**DATASET:**
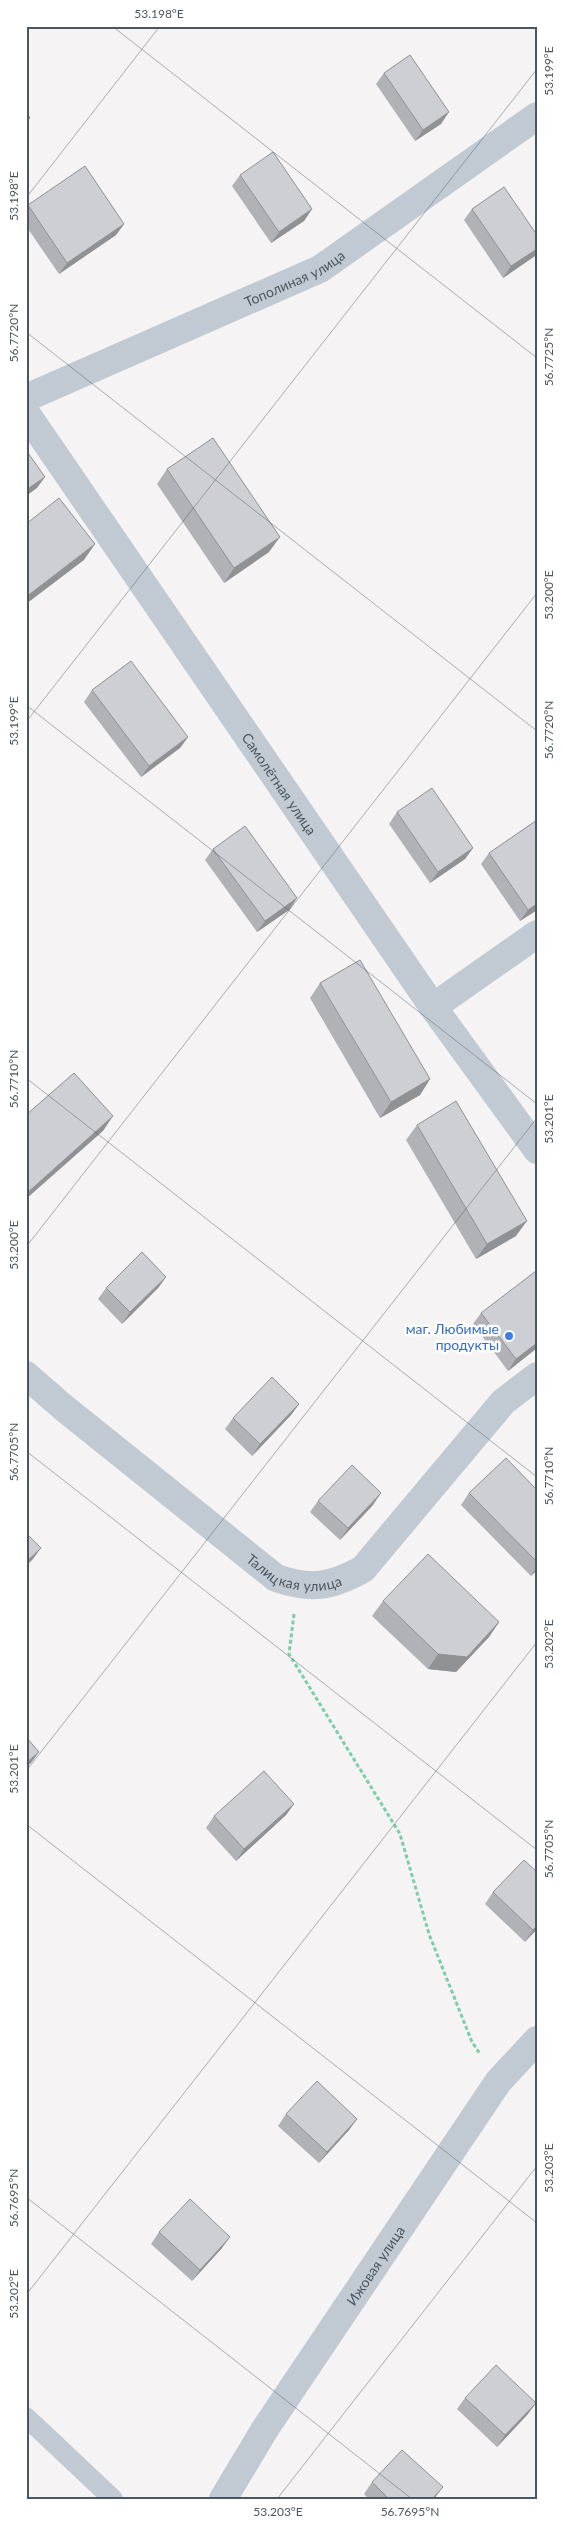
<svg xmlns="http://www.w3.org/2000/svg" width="563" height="2525" font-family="Lato,sans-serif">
<rect width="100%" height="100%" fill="#f5f3f3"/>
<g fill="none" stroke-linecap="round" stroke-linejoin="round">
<!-- path -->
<path stroke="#7ad0a6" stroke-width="3" stroke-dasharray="4 2.5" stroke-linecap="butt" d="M294,1614L289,1654L400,1834L429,1934L472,2042L480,2054"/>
<!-- service -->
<path stroke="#c1cad2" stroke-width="20" d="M26,2417L113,2499"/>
<!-- minor -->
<g stroke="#c1cad2" stroke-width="28">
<path id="s1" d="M26,398L320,269L537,116"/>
<path id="s2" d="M26,413L433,1007L537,1150"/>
<path d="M433,1007L537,934"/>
<path id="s3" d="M26,1375L64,1408L276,1578C311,1590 331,1587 363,1569L503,1402L537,1376"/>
<path id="s4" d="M223,2499L265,2429L498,2082L537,2040"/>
</g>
</g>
<!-- wall -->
<path fill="#b0b2b7" d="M384,73L441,124L415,141L376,84Z
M240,175L312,209L304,221L271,243L232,186Z
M28,205L124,224L116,235L59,274L26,226V207Z
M472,209L535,256L503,278L464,220Z
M167,469L269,552L224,583L157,484Z
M92,690L188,737L180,748L141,777L84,702Z
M397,812L473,848L465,859L430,883L389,824Z
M537,820V910L520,921L481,864L489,853Z
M213,849L297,898L289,910L257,932L205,860Z
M320,983L430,1079L420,1095L380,1118L310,998Z
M417,1125L516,1236L476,1259L406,1140Z
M537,1272V1348L508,1371L473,1324L481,1313Z
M166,1277L158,1288L122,1324L98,1299L106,1288Z
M299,1404L291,1415L252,1456L225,1429L233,1418Z
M537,1490V1570L531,1576L461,1505L469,1493Z
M318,1501L373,1505L340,1540L310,1512Z
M383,1601L499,1622L489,1637L456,1672L428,1669L372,1616Z
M294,1804L286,1815L236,1861L206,1828L214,1816Z
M493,1892L537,1929L525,1942L485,1904Z
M286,2114L357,2119L349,2130L319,2163L278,2126Z
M159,2232L222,2248L192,2281L151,2244Z
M465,2398L528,2414L497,2447L457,2409Z
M372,2482L434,2499H369L364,2494Z"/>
<!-- shaded-wall -->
<path fill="#909195" d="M449,112L441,124L415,141L423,130Z
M312,209L304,221L271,243L279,232Z
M124,224L116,235L59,274L67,263Z
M537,249V253L535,256L503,278L511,266Z
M45,477L37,488L26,496V490Z
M280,537L269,552L224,583L234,568Z
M95,544L84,560L26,604V597Z
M188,737L180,748L141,777L149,766Z
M473,848L465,859L430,883L438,872Z
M297,898L289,910L257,932L265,921Z
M537,904V910L520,921L528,910Z
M430,1079L420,1095L380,1118L391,1102Z
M113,1116L103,1131L26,1199V1194Z
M527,1221L516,1236L476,1259L487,1244Z
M166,1277L158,1288L122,1324L130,1312Z
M537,1343V1348L508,1371L516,1359Z
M299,1404L291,1415L252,1456L260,1444Z
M381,1493L373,1505L340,1540L348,1528Z
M41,1548L33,1559L26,1566V1562Z
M537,1567V1570L531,1576Z
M499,1622L489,1637L456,1672L428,1669L438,1654Z
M39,1752L31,1763L26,1767V1763Z
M294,1804L286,1815L236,1861L244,1849Z
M537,1926V1929L525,1942L533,1930Z
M357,2119L349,2130L319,2163L327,2152Z
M230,2237L222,2248L192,2281L200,2270Z
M536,2403L528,2414L497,2447L505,2435Z
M443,2487L434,2499H432Z"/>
<!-- building -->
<path fill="#cdcfd5" stroke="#909195" d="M410,55L449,112L423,130L384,73Z
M26,112L30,118L26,121Z
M273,152L312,209L279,232L240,175Z
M85,166L124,224L67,263L28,205Z
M504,187L537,235V249L511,266L472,209Z
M213,438L280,537L234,568L167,469Z
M26,450L45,477L26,490Z
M59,498L95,544L26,597V524Z
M131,661L188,737L149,766L92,690Z
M432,788L473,848L438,872L397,812Z
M537,820V904L528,910L489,853Z
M245,826L297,898L265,921L213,849Z
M360,960L430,1079L391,1102L320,983Z
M74,1073L113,1116L26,1194V1115Z
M456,1101L527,1221L487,1244L417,1125Z
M142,1252L166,1277L130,1312L106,1288Z
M536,1271L537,1272V1343L516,1359L481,1313Z
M272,1377L299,1404L260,1444L233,1418Z
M506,1458L537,1490V1562L469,1493Z
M352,1465L381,1493L348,1528L318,1501Z
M26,1533L41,1548L26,1562Z
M428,1554L499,1622L467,1657L438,1654L383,1601Z
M26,1737L39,1752L26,1763Z
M264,1771L294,1804L244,1849L214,1816Z
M524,1860L537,1872V1926L533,1930L493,1892Z
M317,2081L357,2119L327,2152L286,2114Z
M190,2199L230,2237L200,2270L159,2232Z
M496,2365L536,2403L505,2435L465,2398Z
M402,2450L443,2487L432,2499H389L372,2482Z"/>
<!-- ticks -->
<path fill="none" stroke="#4a5661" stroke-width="1" stroke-opacity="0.45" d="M112,26L537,358M26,198L160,26M26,332L537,731M26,705L537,1104M26,722L537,69M26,1078L537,1477M26,1247L537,593M26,1451L537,1850M26,1771L537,1118M26,1824L537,2223M26,2197L412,2499M26,2295L537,1642M277,2499L537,2166"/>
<!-- markers -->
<circle fill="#3f7fe0" stroke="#fff" stroke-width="2" cx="509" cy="1336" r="5"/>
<g text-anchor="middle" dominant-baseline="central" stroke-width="5" stroke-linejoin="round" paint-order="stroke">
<!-- street labels -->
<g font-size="14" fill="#4a5661" stroke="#fff">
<text stroke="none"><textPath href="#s1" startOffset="294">Тополиная улица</textPath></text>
<text stroke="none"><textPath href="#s2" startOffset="449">Самолётная улица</textPath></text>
<text stroke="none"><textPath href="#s3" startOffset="338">Талицкая улица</textPath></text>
<text stroke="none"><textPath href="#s4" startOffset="279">Ижовая улица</textPath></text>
</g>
<!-- shop labels -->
<g font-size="14" fill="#366cbe" stroke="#fff" text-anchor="end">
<text x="499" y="1328">маг. Любимые<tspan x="499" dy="16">продукты</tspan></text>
</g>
</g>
<!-- border -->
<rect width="563" height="2525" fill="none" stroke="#ffffff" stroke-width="55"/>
<rect x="28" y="28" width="508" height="2470" fill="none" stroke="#4a5661" stroke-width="2"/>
<g font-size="12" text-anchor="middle" fill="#4a5661">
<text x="159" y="18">53.198°E</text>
<text transform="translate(549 71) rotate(-90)" y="4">53.199°E</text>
<text transform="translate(14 196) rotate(-90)" y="4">53.198°E</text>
<text transform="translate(14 333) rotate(-90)" y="4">56.7720°N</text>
<text transform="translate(549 357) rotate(-90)" y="4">56.7725°N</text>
<text transform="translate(549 595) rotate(-90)" y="4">53.200°E</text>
<text transform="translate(14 721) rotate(-90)" y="4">53.199°E</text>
<text transform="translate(549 730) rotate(-90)" y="4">56.7720°N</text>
<text transform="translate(14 1079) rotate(-90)" y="4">56.7710°N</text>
<text transform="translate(549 1119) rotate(-90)" y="4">53.201°E</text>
<text transform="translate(14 1245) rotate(-90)" y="4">53.200°E</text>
<text transform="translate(14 1452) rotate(-90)" y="4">56.7705°N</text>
<text transform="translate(549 1476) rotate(-90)" y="4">56.7710°N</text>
<text transform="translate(549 1644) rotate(-90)" y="4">53.202°E</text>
<text transform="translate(14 1769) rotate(-90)" y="4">53.201°E</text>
<text transform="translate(549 1849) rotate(-90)" y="4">56.7705°N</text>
<text transform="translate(549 2168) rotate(-90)" y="4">53.203°E</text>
<text transform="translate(14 2198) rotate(-90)" y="4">56.7695°N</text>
<text transform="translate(14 2294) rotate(-90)" y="4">53.202°E</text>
<text x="278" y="2516">53.203°E</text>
<text x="410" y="2516">56.7695°N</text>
</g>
</svg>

**WHAT TO DO:** The answer must be every line of the data that holds the word "round".

**SOLUTION FOR THIS EXERCISE:**
<g fill="none" stroke-linecap="round" stroke-linejoin="round">
<g text-anchor="middle" dominant-baseline="central" stroke-width="5" stroke-linejoin="round" paint-order="stroke">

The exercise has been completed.